But the same proportion of people, 18 percent, say they are saving less than they did last year. That's actually much better than last year, when 29 percent of Americans said they were contributing a smaller amount to retirement savings than the previous year.
"The fact that people have stopped saving less is good -- but are they saving enough? The data (are) showing, in aggregate, no," says Certified Financial Planner David Littell, co-director of the New York Life Center of Retirement Income and professor of taxation at The American College in Bryn Mawr, Pa.
The combined retirement income deficit for baby boomers and Generation Xers is estimated to be $4.3 trillion, according to a May 2012 report from the Employee Benefit Research Institute, or EBRI.
Starting younger is better
Ideally, people would increase retirement contributions every year, but they don't because it's very likely that most people have no idea how expensive 30 years of retirement will be.
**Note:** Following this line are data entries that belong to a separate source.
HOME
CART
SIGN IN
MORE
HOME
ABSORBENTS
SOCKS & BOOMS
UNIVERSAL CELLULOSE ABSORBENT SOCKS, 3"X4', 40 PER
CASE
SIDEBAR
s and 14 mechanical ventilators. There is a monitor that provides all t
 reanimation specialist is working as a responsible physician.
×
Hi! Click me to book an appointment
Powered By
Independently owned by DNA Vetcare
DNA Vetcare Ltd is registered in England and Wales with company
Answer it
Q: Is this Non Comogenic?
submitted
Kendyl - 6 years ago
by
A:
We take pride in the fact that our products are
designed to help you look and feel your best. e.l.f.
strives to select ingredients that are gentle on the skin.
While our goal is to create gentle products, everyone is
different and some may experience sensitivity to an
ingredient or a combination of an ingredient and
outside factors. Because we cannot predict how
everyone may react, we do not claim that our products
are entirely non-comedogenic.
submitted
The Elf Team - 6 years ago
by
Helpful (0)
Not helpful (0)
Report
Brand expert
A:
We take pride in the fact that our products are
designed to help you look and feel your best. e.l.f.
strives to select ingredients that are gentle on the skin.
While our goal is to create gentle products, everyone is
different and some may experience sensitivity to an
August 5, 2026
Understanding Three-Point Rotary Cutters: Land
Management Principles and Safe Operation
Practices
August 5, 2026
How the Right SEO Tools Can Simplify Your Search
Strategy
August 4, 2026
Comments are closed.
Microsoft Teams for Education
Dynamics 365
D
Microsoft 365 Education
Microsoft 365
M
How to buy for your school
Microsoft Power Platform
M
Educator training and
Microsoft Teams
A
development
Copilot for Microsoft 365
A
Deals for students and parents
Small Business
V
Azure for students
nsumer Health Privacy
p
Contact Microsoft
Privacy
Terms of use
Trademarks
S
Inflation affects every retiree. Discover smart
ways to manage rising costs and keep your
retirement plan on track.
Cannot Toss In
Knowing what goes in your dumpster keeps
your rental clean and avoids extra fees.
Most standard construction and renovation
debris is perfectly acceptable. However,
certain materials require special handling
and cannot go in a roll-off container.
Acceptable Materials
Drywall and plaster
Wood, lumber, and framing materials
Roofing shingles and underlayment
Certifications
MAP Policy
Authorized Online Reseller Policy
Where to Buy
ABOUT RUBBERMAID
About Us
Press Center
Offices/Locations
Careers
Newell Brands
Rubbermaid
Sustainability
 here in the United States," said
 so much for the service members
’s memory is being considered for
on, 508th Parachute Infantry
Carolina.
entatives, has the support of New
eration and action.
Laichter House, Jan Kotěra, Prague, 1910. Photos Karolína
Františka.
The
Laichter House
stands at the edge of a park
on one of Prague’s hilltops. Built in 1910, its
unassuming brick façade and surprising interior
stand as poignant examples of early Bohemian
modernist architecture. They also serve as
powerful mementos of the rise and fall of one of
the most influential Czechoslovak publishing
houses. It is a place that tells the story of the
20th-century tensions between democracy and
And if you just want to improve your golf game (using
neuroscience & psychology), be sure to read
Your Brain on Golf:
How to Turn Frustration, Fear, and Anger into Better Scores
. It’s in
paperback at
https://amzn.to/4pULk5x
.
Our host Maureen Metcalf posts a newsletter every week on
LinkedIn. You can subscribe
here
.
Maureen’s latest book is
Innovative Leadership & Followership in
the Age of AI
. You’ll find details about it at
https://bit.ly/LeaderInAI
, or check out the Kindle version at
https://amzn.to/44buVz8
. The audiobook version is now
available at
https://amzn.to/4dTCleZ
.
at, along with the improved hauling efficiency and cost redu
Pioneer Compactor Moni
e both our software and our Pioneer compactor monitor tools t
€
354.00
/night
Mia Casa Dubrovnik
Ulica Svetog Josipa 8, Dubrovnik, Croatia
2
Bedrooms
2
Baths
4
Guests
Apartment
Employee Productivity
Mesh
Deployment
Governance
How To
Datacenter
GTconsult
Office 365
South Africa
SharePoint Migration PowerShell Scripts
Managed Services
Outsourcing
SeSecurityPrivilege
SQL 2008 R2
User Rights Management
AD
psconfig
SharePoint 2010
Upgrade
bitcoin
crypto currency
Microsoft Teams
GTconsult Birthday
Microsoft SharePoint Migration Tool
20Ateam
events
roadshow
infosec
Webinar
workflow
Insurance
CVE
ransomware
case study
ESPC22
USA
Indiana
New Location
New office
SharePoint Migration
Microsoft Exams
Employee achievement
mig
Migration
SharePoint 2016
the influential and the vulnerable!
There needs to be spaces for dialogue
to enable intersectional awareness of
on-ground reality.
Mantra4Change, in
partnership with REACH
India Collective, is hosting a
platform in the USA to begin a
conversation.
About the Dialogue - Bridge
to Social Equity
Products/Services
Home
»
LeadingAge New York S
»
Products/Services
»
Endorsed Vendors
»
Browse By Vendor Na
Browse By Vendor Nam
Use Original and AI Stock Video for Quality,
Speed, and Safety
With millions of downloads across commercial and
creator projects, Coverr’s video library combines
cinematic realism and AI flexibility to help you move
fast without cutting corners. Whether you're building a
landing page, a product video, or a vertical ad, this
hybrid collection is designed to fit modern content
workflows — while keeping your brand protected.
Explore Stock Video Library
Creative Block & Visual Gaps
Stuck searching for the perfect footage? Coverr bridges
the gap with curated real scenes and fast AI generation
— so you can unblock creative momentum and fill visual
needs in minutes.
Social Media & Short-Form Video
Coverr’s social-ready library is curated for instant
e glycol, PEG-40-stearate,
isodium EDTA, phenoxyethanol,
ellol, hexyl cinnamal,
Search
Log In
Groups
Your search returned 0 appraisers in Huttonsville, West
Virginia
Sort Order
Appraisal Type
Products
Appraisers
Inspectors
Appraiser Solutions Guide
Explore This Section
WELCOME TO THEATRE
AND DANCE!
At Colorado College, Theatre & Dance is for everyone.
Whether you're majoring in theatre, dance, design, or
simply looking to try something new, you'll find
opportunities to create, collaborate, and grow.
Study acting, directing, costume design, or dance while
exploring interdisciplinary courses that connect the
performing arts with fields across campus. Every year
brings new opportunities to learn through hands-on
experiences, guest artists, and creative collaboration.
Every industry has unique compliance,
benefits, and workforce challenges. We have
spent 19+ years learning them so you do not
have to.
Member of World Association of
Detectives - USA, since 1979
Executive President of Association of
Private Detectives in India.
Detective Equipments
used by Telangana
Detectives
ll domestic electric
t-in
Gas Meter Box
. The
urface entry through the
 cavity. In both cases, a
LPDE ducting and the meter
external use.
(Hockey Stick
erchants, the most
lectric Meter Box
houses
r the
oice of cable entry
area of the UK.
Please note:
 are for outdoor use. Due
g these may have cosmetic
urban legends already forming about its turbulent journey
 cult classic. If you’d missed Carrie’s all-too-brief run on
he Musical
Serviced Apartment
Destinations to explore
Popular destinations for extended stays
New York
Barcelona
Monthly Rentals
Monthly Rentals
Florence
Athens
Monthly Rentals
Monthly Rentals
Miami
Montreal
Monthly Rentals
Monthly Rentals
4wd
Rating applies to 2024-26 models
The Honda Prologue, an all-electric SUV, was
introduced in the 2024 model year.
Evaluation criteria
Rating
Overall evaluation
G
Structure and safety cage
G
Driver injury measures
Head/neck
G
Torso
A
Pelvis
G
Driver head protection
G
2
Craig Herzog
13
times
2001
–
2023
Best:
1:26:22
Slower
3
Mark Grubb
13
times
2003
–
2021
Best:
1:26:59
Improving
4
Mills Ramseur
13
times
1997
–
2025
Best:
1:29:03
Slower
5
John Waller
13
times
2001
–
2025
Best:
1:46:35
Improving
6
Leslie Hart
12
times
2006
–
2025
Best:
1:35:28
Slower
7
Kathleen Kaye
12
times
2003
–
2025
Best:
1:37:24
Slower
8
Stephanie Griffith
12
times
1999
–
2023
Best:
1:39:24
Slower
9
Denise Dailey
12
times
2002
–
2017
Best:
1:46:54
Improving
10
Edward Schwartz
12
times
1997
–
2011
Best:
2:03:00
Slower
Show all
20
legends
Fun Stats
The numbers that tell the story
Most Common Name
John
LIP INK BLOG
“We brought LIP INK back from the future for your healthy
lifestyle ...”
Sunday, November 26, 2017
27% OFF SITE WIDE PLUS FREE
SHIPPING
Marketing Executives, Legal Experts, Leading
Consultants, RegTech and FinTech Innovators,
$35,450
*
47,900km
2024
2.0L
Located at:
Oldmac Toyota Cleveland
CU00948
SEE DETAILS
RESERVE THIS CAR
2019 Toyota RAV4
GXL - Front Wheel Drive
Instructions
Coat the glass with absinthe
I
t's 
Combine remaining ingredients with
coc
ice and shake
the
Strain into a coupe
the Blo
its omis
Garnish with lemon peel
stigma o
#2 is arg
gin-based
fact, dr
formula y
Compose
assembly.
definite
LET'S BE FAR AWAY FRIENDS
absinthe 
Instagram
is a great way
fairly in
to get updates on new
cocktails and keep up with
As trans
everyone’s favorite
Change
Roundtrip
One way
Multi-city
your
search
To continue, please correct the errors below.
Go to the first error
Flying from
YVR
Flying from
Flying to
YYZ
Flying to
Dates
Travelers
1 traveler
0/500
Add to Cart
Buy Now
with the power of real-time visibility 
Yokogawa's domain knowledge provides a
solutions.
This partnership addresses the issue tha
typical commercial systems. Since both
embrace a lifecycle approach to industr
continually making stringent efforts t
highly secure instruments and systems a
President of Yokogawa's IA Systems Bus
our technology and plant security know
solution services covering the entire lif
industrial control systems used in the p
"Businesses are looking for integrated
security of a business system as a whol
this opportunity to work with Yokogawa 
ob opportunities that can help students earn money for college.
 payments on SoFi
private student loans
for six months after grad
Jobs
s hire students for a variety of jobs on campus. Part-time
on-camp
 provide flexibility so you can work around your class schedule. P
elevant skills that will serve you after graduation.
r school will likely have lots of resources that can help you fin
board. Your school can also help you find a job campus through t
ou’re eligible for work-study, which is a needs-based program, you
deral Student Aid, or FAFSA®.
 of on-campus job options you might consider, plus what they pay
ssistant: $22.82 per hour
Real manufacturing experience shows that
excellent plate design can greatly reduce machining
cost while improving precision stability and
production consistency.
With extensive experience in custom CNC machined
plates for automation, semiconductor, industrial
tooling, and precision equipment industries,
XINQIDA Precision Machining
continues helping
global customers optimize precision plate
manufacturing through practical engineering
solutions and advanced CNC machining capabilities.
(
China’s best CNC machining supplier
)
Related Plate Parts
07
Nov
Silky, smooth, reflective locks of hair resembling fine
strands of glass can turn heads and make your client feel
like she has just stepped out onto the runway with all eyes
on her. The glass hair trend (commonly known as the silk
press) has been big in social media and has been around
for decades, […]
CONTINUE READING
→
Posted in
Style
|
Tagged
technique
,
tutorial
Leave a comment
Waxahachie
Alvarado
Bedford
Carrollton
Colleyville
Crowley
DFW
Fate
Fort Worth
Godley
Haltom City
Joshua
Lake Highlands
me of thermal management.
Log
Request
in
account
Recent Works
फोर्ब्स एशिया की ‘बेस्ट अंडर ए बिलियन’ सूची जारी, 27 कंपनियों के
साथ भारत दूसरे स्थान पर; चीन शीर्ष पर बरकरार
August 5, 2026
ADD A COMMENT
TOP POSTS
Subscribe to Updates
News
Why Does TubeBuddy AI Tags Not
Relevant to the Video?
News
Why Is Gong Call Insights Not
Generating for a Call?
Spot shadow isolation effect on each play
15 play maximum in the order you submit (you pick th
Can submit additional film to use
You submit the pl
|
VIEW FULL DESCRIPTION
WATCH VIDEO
According to a March 2012 report from EBRI, 56 percent of workers say they haven't calculated how much they need to save for retirement.
Calculating retirement income needs is the first step to establishing an effective retirement savings rate. It may be higher than you think, particularly if you're older than 30.
For instance, with 30 years to save for a 30-year retirement, someone with an investment portfolio split between 60 percent stocks and 40 percent bonds would need to save 16.62 percent of her income per year in order to replace 50 percent of her income in retirement. Those numbers are from the work of Wade D. Pfau, an associate professor at the National Graduate Institute for Policy Studies in Tokyo.
His findings were published in an article titled "Safe savings rates: A new approach to retirement planning over the life cycle," which appeared in the May 2011 issue of the Journal of Financial Planning.
Under the same circumstances, someone with 40 years to save would only need to put away 8.77 percent of his yearly income, according to the study.
Unfortunately, most Americans fall far short of that ideal. The median retirement account balance for Americans between the ages of 55 and 64 is $120,000, according to an analysis of the Federal Reserve's Survey of Consumer Finances by the Center for Retirement Research at Boston College.
"Now if you went and bought an inflation-indexed annuity, then that $120,000 is going to give you about $575 a month," says Anthony Webb, Ph.D., a research economist at the Center for Retirement Research.
Though Social Security will play a role, it only replaces about 40 percent of the average worker's income, according to the Social Security Administration.